*PROBLEM DESCRIPTION*.
Among the records below, find the lines with the word "create" and copy them.

....

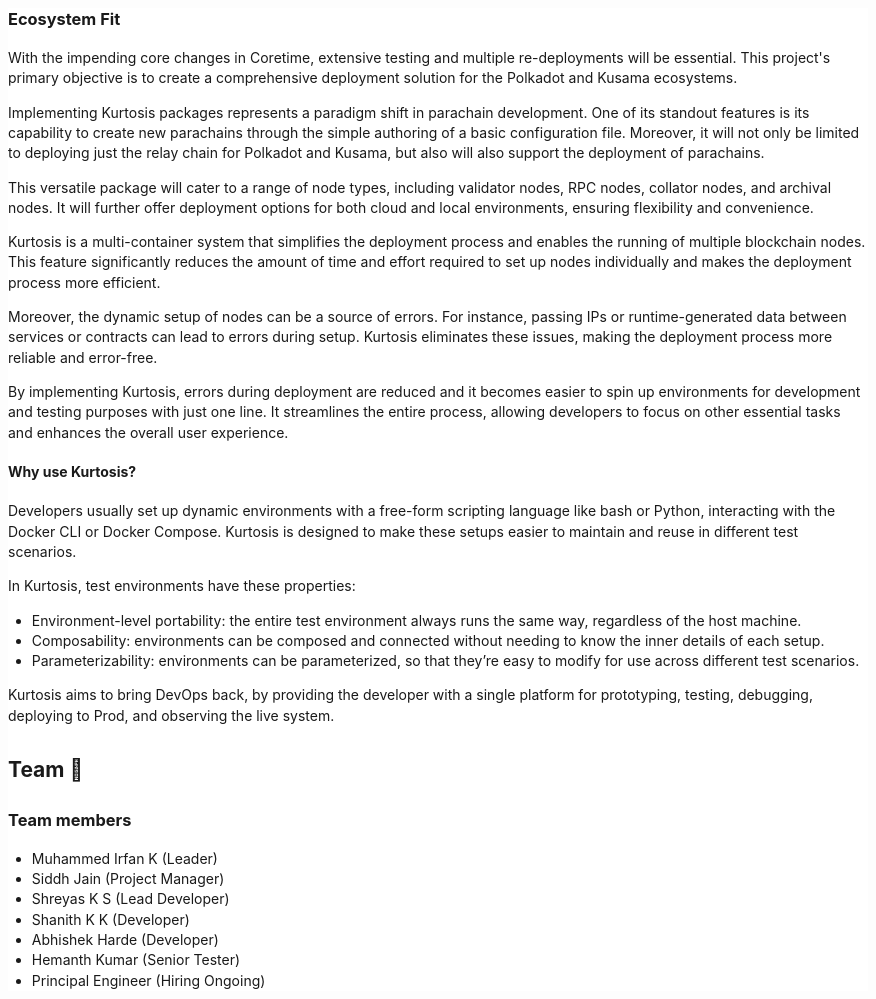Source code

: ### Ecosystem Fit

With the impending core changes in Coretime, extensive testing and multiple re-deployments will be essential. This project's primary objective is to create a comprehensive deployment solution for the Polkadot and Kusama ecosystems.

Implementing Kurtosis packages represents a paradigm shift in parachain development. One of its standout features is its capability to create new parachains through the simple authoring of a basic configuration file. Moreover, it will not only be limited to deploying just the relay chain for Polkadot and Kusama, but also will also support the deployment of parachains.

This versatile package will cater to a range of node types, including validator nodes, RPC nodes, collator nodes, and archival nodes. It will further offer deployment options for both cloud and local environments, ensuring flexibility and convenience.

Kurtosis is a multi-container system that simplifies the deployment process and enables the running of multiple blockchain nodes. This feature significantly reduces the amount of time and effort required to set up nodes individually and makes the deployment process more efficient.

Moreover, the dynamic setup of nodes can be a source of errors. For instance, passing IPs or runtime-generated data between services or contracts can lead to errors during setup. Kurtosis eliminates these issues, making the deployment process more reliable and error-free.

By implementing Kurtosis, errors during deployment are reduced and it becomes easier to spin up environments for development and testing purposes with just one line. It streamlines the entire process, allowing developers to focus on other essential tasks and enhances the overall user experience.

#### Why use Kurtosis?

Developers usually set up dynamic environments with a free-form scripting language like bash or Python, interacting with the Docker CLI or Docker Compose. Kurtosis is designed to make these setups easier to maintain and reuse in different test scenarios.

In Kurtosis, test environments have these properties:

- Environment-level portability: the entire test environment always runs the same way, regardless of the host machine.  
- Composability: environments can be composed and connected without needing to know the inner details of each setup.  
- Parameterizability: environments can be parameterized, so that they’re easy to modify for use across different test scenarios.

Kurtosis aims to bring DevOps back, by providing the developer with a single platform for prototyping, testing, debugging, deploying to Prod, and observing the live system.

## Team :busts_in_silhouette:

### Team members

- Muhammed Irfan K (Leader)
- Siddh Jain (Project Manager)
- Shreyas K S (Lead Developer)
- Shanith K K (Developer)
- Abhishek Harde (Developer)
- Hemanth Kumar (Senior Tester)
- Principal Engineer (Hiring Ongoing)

....

*EXERCISE RESPONSE*.
With the impending core changes in Coretime, extensive testing and multiple re-deployments will be essential. This project's primary objective is to create a comprehensive deployment solution for the Polkadot and Kusama ecosystems.
Implementing Kurtosis packages represents a paradigm shift in parachain development. One of its standout features is its capability to create new parachains through the simple authoring of a basic configuration file. Moreover, it will not only be limited to deploying just the relay chain for Polkadot and Kusama, but also will also support the deployment of parachains.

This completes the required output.